Google Speech-To-Text Cannnot Process AMR audio?

22 views Asked by At

I have a java app which is sending call recording to my node server, where I'm transcribing it using Google's Speech-To-Text tool. Here's what a part of it looks like

const speechClient = new speech.SpeechClient();

  const file = req.files[0].buffer;          
  const audioBytes = file.toString('base64');
  
  const audio = {
    content: audioBytes
  };
  const config = {
    encoding: 'AMR_WB',   
    sampleRateHertz: 16000, 
    languageCode: 'bn-BD',  
  };
  const data = await speechClient.recognize({audio, config})
  const transcription = data[0].results.map(r => r.alternatives[0].transcript).join("\n");
  console.log(transcription);

Since I'm using a lossy format, it should work as per the official docs here. But I just get an empty string. Any other sampleRateHertz throws an error of bad sampleRate.

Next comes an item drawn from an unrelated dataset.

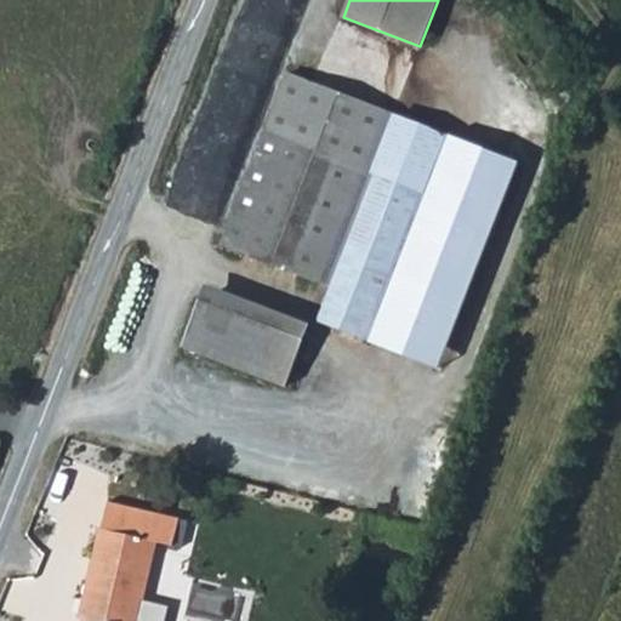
[(288,74),(222,244),(326,285),(371,171),(423,192),(446,135),(288,74)]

Tried this combination as well, which also returns empty string

const config = {
    encoding: 'LINEAR16',   // Audio encoding (change if needed). FLAC/LINEAR16/AMR_WB
    sampleRateHertz: 44000, // Audio sample rate in Hertz (change if needed).
    languageCode: 'bn-BD',   // Language code for the audio (change if needed).
  };

Please help. Basically recording calls from an old samsung running android 6 and transcribing for sentiment analysis. For a school project.

Thanks

0

There are 0 answers